__Problem__
Check every line of the material below for "SourceGraphic". Give the number of lines that have it, and only that.

__Data extracts__
········

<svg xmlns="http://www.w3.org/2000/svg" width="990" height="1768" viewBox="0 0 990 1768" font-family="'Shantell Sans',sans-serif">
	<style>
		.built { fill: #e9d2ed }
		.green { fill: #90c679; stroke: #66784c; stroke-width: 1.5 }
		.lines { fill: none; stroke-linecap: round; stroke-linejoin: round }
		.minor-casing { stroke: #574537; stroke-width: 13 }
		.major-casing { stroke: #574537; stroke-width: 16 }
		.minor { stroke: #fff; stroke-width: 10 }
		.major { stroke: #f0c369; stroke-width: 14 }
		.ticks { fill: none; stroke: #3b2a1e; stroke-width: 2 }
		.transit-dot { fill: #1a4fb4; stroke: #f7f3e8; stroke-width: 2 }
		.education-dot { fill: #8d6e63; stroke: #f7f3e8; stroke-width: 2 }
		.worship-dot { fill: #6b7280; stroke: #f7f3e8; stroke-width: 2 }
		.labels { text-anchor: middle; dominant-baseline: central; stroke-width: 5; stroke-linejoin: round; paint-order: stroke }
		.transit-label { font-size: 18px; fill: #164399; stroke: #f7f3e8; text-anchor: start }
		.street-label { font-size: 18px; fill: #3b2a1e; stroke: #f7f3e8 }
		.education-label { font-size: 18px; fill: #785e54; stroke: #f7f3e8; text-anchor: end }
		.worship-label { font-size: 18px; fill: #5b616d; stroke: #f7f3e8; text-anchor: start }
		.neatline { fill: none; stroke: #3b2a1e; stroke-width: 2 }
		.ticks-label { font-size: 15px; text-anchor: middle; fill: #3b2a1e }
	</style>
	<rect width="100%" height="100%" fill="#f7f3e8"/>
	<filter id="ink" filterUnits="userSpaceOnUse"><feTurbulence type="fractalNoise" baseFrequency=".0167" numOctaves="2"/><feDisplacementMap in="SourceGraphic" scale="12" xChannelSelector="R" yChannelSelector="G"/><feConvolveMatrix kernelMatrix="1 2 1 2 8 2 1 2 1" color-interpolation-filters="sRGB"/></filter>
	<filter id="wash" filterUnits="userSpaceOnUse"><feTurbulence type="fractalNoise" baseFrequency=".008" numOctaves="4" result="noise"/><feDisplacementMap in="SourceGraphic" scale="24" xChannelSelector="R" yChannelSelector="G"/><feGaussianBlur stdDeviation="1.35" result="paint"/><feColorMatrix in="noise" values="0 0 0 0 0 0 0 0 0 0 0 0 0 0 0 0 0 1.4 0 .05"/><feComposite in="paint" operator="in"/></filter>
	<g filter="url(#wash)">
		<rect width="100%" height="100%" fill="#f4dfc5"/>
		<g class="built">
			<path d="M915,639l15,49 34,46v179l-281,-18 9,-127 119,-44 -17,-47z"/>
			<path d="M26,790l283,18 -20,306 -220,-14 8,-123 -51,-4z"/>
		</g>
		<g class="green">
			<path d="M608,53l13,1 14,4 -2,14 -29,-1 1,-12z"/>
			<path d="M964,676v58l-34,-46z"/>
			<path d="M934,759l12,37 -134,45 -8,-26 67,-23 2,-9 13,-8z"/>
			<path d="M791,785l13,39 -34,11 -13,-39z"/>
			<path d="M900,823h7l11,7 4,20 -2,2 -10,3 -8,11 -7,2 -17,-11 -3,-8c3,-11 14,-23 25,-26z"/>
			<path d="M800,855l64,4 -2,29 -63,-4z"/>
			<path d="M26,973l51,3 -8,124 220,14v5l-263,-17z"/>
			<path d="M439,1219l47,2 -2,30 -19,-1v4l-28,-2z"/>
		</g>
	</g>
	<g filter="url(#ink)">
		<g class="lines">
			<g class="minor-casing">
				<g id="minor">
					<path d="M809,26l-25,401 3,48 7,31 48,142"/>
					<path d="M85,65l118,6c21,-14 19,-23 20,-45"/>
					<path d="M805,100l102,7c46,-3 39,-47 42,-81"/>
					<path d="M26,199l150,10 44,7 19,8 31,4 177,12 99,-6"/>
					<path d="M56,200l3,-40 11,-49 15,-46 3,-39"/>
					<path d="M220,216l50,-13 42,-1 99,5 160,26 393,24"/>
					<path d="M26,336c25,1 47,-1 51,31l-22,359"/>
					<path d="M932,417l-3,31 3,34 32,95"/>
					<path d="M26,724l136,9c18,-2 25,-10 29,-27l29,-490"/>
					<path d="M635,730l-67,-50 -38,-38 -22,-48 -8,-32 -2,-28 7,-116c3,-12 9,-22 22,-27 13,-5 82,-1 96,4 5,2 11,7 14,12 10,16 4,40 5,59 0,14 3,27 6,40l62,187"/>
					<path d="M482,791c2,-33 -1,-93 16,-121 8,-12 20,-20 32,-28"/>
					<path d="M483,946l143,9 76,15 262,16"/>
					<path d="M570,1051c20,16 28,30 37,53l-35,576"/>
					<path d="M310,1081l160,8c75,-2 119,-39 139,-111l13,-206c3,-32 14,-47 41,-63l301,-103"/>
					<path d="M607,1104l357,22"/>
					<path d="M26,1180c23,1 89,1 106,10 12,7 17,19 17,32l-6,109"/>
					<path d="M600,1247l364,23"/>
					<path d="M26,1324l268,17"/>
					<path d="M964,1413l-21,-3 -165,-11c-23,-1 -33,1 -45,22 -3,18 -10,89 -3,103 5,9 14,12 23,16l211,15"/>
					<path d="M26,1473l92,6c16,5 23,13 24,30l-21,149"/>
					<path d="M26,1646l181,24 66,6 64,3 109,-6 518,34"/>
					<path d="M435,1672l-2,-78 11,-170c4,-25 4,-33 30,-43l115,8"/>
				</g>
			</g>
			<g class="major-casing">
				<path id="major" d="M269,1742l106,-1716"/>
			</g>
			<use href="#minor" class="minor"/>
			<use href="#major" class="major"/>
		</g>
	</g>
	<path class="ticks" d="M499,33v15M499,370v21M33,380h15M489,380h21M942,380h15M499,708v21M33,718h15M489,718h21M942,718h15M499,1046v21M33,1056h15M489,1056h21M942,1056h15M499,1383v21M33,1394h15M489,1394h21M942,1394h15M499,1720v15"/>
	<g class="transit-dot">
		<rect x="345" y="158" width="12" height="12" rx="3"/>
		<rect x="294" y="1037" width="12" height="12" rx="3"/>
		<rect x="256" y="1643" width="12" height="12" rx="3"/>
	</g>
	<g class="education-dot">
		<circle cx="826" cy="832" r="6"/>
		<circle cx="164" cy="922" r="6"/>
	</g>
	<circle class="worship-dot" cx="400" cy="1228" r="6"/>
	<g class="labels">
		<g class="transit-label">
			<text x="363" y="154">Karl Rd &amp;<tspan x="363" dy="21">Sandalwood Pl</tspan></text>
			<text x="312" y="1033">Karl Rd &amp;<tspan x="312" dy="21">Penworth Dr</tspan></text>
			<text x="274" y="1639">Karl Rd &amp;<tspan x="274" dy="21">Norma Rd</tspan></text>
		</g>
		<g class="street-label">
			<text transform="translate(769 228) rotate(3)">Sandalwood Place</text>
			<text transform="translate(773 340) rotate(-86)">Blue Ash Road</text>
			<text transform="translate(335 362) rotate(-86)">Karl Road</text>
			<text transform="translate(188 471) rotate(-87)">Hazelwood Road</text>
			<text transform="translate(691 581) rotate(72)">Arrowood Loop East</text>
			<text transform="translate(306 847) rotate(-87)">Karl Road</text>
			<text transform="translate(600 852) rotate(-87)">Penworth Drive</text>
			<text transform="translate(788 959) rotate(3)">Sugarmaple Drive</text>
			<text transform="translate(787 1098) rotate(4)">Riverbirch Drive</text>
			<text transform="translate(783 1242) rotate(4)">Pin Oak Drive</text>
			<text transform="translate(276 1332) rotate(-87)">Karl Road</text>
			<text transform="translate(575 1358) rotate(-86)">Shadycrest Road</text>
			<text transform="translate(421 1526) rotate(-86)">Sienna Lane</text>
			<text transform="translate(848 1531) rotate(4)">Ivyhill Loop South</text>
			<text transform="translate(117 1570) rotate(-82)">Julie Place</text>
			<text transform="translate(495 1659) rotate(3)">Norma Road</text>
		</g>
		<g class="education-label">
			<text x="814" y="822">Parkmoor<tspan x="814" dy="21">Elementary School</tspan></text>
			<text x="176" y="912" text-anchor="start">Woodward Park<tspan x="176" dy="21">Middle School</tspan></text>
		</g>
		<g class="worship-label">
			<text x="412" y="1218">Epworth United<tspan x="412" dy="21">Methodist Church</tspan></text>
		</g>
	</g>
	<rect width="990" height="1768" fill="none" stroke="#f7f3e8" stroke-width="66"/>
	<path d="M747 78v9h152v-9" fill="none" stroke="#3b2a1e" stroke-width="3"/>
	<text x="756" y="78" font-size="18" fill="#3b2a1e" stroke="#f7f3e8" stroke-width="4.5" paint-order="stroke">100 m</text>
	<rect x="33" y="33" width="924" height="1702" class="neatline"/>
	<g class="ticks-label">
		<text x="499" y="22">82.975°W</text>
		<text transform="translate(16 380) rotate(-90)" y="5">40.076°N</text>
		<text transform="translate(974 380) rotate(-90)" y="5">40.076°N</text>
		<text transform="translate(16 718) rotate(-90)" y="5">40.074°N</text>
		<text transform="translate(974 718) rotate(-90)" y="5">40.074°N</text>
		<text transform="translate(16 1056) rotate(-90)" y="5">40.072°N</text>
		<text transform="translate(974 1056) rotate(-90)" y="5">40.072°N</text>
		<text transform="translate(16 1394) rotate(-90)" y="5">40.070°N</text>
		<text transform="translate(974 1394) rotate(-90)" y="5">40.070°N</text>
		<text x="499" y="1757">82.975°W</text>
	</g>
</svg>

········

__Result__
2